*Excerpt to read*

When a preset scan count limit is reached (counted by the DEBOUNCE_COUNT counter),
the key is considered to be de-bounced and an interrupt will occur. If a scan does not decode
the same 1 or 2 first keys as the previous scan, then the scan count will be reset. The scan
count limit is adjustable from 0 to 255 scans by writing to the DEBOUNCE_COUNT register
in the chip. The register is written with the complement of the desired scan count limit.
Typically a scan count limit of 3 is used.
Key arrays may have significant capacitance. If a key is pressed at a location ROWY, COLX,
the capacitance associated with COLX is discharged when the ROWY line is driven low
during the scan. When ROWY + 1 is driven, the capacitance associated with COLX must
then charge to a logic 1 passively before the COL inputs are sampled. If not, an erroneous
key press will be detected. For fast scan times, the time to charge the key array between
column samples is reduced. To reduce the time to charge the key array, the back drive
feature may be used. When back drive is enabled, the column lines and row lines are all
driven high for a short period of time between ROW scanning time to charge the array
capacitance.
26.2.3 Interrupt Generation
An interrupt is generated whenever the key scanner detects a new stable set of keys. This
means that an interrupt occurs after a key is pressed and then after the key is released. An
interrupt will also occur if the first or second pressed keys in the array change to different
keys. When the interrupt occurs, the number of decoded keys pressed and the array
coordinates of the pressed keys are stored. The interrupt signal is maintained by a flip flop.

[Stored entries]

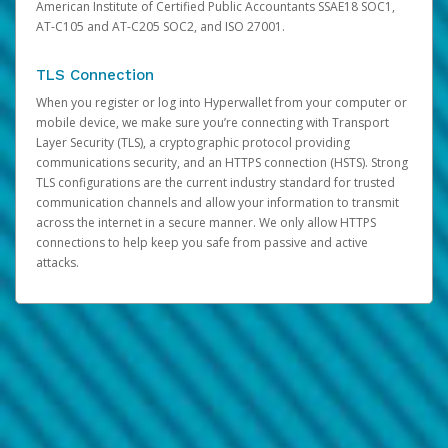
American Institute of Certified Public Accountants SSAE18 SOC1,
AT-C105 and AT-C205 SOC2, and ISO 27001.
TLS Connection
When you register or log into Hyperwallet from your computer or
mobile device, we make sure you’re connecting with Transport
Layer Security (TLS), a cryptographic protocol providing
communications security, and an HTTPS connection (HSTS). Strong
TLS configurations are the current industry standard for trusted
communication channels and allow your information to transmit
across the internet in a secure manner. We only allow HTTPS
connections to help keep you safe from passive and active
attacks.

*What you need to do*
1 – Summarize the key scanner excerpt in two sentences.
2 – Write out the passage of the key scanner excerpt from "When a preset" up to and including "scan count limit.".
3 – In the key scanner excerpt, what value is written to the DEBOUNCE_COUNT register?
The records are separate material that stands apart from the text.

*Solutions for each task*
1 – A key is considered debounced once an adjustable scan count limit, typically 3, is reached, and the count resets if a scan does not decode the same first one or two keys as the previous scan. Because key arrays may have significant capacitance, a back drive feature can drive all column and row lines high between row scans to charge the array, and an interrupt is generated whenever the scanner detects a new stable set of keys.

2 –
When a preset scan count limit is reached (counted by the DEBOUNCE_COUNT counter),
the key is considered to be de-bounced and an interrupt will occur. If a scan does not decode
the same 1 or 2 first keys as the previous scan, then the scan count will be reset. The scan
count limit is adjustable from 0 to 255 scans by writing to the DEBOUNCE_COUNT register
in the chip. The register is written with the complement of the desired scan count limit.

3 – The complement of the desired scan count limit.